Even if there is no significant statistical difference, we observe a better outcome after urethroplasty in patients who have undergone urethrotomy. In our present series primary urethroplasty had a final success rate of 85% and urethroplasty performed after failed urethrotomy had 87%. Previously failed urethrotomy does not influence the long-term outcome of the 3 kinds of urethroplasty that manage bulbar urethral stricture disease. Unexpectedly, a greater success rate was achieved in those patients who had undergone urethrotomy (87%) than in those who had undergone primary repair (85%, statistically not significant). We argue that repeat urethrotomy or dilation of urethral stricture do indeed condition the choice of the surgical procedure and will most likely make the surgery itself more difficult but will not alter the long-term results of urethroplasty. Some factors contributing to the success or failure of urethroplasty of urethral stricture have been clearly identified, including ischemia,4, 5 age,10 site,10 length11 and previous surgery,12 but others still need to be established.
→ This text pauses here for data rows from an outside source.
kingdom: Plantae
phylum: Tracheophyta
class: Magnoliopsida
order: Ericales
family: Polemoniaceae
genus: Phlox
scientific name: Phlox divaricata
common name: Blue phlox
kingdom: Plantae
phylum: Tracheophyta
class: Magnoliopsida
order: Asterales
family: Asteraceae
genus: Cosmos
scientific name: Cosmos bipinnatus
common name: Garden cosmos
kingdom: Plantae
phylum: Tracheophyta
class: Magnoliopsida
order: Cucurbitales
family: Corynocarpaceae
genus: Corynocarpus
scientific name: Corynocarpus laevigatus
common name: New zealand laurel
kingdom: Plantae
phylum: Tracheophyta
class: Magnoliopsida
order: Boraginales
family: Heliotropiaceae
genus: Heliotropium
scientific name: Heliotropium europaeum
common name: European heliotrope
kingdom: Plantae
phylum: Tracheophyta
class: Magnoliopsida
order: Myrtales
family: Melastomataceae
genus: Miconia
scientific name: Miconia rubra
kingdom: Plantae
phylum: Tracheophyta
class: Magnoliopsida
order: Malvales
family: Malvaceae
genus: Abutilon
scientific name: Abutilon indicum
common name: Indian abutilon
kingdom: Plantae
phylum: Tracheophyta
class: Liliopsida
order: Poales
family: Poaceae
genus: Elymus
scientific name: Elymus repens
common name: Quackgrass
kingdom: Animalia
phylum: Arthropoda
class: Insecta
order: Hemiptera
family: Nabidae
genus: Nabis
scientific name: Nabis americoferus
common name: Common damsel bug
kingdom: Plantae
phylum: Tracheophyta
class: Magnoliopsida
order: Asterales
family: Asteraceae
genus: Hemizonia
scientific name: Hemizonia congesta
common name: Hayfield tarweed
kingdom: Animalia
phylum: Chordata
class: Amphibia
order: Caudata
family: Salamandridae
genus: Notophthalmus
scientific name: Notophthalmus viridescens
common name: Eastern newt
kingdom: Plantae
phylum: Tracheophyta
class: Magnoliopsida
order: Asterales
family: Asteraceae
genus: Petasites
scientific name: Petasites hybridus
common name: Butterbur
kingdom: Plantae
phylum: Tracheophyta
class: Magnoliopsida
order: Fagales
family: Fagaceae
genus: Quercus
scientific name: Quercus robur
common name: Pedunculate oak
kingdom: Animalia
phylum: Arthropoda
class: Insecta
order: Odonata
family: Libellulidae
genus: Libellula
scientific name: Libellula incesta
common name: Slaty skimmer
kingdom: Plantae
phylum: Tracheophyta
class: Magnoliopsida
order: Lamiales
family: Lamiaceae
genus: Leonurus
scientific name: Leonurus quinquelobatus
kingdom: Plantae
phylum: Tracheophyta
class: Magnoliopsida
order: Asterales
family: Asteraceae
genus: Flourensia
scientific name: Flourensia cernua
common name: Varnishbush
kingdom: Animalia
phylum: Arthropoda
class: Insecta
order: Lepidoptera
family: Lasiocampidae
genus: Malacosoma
After reviewing these results we could draw another conclusion from our series. The long-term results of different urethroplasty techniques showed a final success rate ranging from 77% to 96%. In our previous report the long-term evaluation, with the actuarial success rate of a sizable and homogeneous series of urethroplasties, revealed an overall success rate of 84.7%, with a mean followup of 53 months.2
The difference in recurrence rates with different urethroplasty techniques was not statistically significant and recurrences were uniformly distributed with time.2 With extended followup, the success rate of open stricture surgery will decrease to some degree. Mundy reports that after 4 years there is a steady attrition rate of about 5% per year that requires revision.4, 5 In our present series anastomotic repair had the same success rate (96%, 27 patients) as we have previously reported (95%, 20), with the same mean followup of 55 months.2 Two-stage urethroplasty had a decrease in success rate from 78.6% to 77% when mean followup was extended from 70.5 to 99 months. Dorsal onlay graft urethroplasty had a 90.3% success rate in 31 patients, with a mean followup of 23 months.13 However, in our present series, with mean followup extended to 43 months, the success rate in 40 patients considerably decreased to 85%. Therefore, failed urethrotomy does not condition the long-term result of surgical repair. With extended followup, the success rate of urethroplasty decreases with time but it is in fact still higher than that of urethrotomy.